« S’adapter » de Clara Dupont-Monod
« Un jour, dans une famille, est né un enfant inadapté » p 9
Dans la région des Cévennes, une famille voit son existence bouleversée par la naissance d’un enfant inadapté. Bébé trop calme par rapport aux 2 aînés, il montre rapidement de l’indifférence aux choses, son regard semble vide et son corps n’est pas tonique. Il interroge vite la famille qui consulte. Le diagnostic médical est sans appel et laisse peu de chances d’une vie au-delà de 3 ans. Il ne parlera ni ne marchera et n’aura que l’ouïe pour seule sensation. Contraint au silence, l’enfant prend dès lors une place retentissante dans le vécu des 3 enfants : le frère aîné protecteur, la sœur cadette écorchée de survie et le dernier puîné qui portant l’ombre de ce frère omniprésent « ne serait sans doute pas né si l’enfant n’était pas mort » p136.

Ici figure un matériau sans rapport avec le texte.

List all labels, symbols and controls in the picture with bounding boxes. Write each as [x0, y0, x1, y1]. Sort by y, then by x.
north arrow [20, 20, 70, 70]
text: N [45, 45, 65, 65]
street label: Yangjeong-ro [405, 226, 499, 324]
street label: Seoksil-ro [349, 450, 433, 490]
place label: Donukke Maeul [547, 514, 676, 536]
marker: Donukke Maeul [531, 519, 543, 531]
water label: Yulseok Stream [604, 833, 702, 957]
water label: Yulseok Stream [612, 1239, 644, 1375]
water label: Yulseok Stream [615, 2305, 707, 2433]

« Les enfants sont toujours les oubliés d’une histoire.» p 12
Comme dans un conte pour enfants, ce sont les pierres bavardes de la cour qui témoignent de l’histoire de ces 3 enfants dans les chapitres consacrés à chacun. « C’est eux que nous souhaitons raconter. Enchâssées dans le mur, nous surplombons leurs vie » p 12. Le lecteur ne connait pas le nom des personnages et chacun est nommé selon sa place : le père, la mère, l’aîné, la cadette, le dernier. Nous permettant ainsi de mieux nous identifier aux héros de cette tragédie intemporelle qui se joue. Car ces enfants sont des héros dont la force des sentiments est évoquée dans chaque fait, souvent anodin, dans chaque émotion et dans le chemin emprunté pour s’adapter à la situation. L’enfant aspire toutes les forces de la famille. Celles des parents qui affrontent la situation ou celles du frère qui fusionne en aimant « la primaire candeur » de l’enfant. Il est le lien qui unie la famille mais aussi celui qui les sépare du reste du monde.
« Son cœur se couvrit d’une pellicule de gel » p 108
Grâce à une écriture délicate, Clara Dupont-Monod plonge le lecteur dans la psyché de ces enfants, sans jamais tomber dans la compassion ni le pathos. Ils montrent chacun une incroyable lucidité qui force l’admiration. Les épreuves font toujours grandir plus vite en maturité. L’aîné décide de se consacrer à l‘enfant, lui témoignant un amour exclusif quasi maternel. Lui racontant la vie avec patience et abnégation, les arbres qui poussent sur les pierres, le clapotis de l’eau dans les flaques de pluie, les nuances de couleur des Cévennes, l’écoute des paysages. Lui qui n’avait jamais autant parlé à quelqu’un. L’aîné a depuis grandi sans se lier. Sans doute a t-il compris que « les gens qu’on aime peuvent disparaitre si facilement… En lui quelque chose est devenue pierre » p 63.
La cadette souffre de l’ambivalence de ses sentiments face à ce corps inerte qui la plonge tantôt dans le dégout, tantôt dans la peine, la rage, la culpabilité. « S’il fallait tenir le coup pour tranquilliser sa famille, elle tiendrait le cap… Elle apprit l’indifférence en étant dévorée de larmes, à jouer l’insouciante à table, à rester sourde dans la cour du lycée » p 113. N’ayant comme seule défense pour crier l’injustice que de muer son désespoir en une âpre dureté. L’enfant lui a pris son frère, ses parents et son cœur a été arraché. Elle changera sa colère en force pour les sauver malgré eux.
« Cette ombre ourlait la vie » p 126
Suite au décès de l’enfant, le dernier de la fratrie porte tout le poids de la Renaissance sur les épaules. Il est celui à qui le père apprend patiemment à consolider les brèches des murs de pierres sèches qui les séparent de la rue de l’école. Ces pierres juxtaposées qui constituent les murs sans ciment et qui tiennent simplement par leur imbrication. Le dernier, c’est celui « qui perce l’épaisseur des êtres si facilement » p 138, celui qui excelle à l’école mais dont seule l’histoire passionne. Il sait qu’il avance en portant l’ombre de l’enfant défunt, il a vite compris qu’il est le nouveau départ. Mais qu’il incarne aussi la continuité de la fracture d’une fratrie traversée par le chagrin. Dans ce roman tiré d’une histoire personnelle, Clara Dupont Monod raconte la vie des enfants aidants avec réalisme, justesse et poésie. Elle témoigne de la force de leur singularité qui crée cette fréquente inadaptation au monde de ceux qui sont condamner à s’adapter.